### Work instructions
Text only, exactly as given: reproduce the entries below without their pictures.

### Records
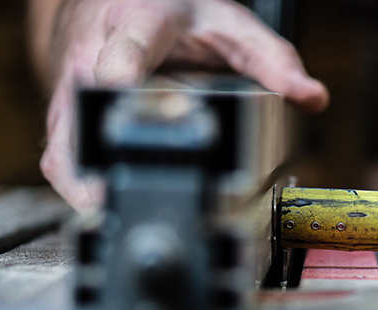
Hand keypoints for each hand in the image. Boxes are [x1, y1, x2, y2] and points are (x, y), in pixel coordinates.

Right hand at [39, 0, 328, 213]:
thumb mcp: (231, 26)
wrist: (117, 7)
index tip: (123, 92)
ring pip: (66, 144)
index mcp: (135, 26)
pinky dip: (83, 190)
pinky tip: (109, 215)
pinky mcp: (65, 121)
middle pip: (86, 110)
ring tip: (124, 220)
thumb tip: (313, 98)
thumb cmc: (176, 18)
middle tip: (134, 192)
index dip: (122, 72)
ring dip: (89, 185)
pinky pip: (64, 160)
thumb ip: (273, 61)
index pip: (125, 50)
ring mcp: (72, 93)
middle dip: (110, 150)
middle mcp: (92, 58)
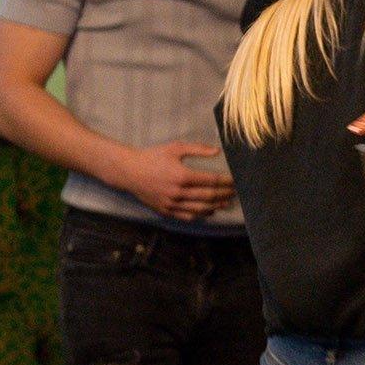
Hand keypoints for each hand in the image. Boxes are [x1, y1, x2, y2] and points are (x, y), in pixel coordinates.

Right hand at [116, 143, 234, 221]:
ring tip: (226, 203)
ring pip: (200, 209)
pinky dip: (200, 215)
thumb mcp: (175, 148)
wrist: (129, 171)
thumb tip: (217, 151)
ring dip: (216, 206)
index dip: (226, 182)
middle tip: (235, 193)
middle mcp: (178, 192)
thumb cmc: (153, 157)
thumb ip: (197, 149)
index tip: (235, 181)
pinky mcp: (166, 210)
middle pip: (209, 196)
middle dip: (224, 194)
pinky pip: (187, 216)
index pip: (212, 181)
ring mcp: (172, 204)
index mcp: (182, 175)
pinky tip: (209, 211)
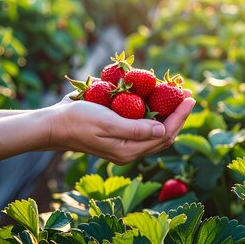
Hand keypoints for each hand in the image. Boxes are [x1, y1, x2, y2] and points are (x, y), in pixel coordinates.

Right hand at [44, 90, 194, 164]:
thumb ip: (136, 128)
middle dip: (178, 115)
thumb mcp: (107, 123)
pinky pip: (142, 126)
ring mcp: (124, 143)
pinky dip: (153, 114)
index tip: (190, 97)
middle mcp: (129, 150)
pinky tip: (156, 100)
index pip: (164, 134)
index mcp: (128, 150)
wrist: (55, 124)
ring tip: (178, 95)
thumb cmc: (78, 120)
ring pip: (154, 131)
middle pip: (163, 134)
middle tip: (188, 94)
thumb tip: (163, 130)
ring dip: (168, 114)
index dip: (180, 116)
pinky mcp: (118, 135)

### Solution to the exercise
Hand keypoints for each hand in the image. Boxes are [x1, y1, x2, y2] and points are (x, y), in pixel coordinates.

Right hand at [39, 0, 328, 213]:
thumb mcp: (231, 26)
wrist: (117, 7)
index tip: (123, 92)
ring pip: (66, 144)
index mcp: (135, 26)
pinky dip: (83, 190)
pinky tip: (109, 215)
pinky mcp: (65, 121)
middle pip: (86, 110)
ring tip: (124, 220)
thumb tip: (313, 98)
thumb cmc: (176, 18)
middle tip: (134, 192)
index dip: (122, 72)
ring dip: (89, 185)
pinky pip: (64, 160)
thumb ip: (273, 61)
index pip: (125, 50)
ring mcp: (72, 93)
middle dip: (110, 150)
middle mcp: (92, 58)
Hand keypoints for each hand in the image. Boxes are [x1, y1, x2, y2] and points are (x, y), in pixel coordinates.

Right hand at [116, 143, 234, 221]:
ring tip: (226, 203)
ring pip: (200, 209)
pinky dip: (200, 215)
thumb mcp: (175, 148)
wrist: (129, 171)
thumb tip: (217, 151)
ring dip: (216, 206)
index dip: (226, 182)
middle tip: (235, 193)
middle mcp: (178, 192)
thumb cmc: (153, 157)
thumb ip: (197, 149)
index tip: (235, 181)
pinky mcp: (166, 210)
middle pip: (209, 196)
middle dip: (224, 194)
pinky pip: (187, 216)
index pip: (212, 181)
ring mcp: (172, 204)
index mcp: (182, 175)
pinky tip: (209, 211)
Hand keypoints for each hand in the image. Boxes are [x1, y1, x2, y2] and points are (x, y), in pixel coordinates.

Right hand at [44, 90, 194, 164]:
thumb ip: (136, 128)
middle dip: (178, 115)
thumb mcp: (107, 123)
pinky pip: (142, 126)
ring mcp: (124, 143)
pinky dip: (153, 114)
index tip: (190, 97)
middle mcp: (129, 150)
pinky tip: (156, 100)
index pip: (164, 134)
index mcp: (128, 150)
wrist: (55, 124)
ring tip: (178, 95)
thumb cmc: (78, 120)
ring pip: (154, 131)
middle pip: (163, 134)
middle tip: (188, 94)
thumb tip: (163, 130)
ring dip: (168, 114)
index dip: (180, 116)
pinky mcp: (118, 135)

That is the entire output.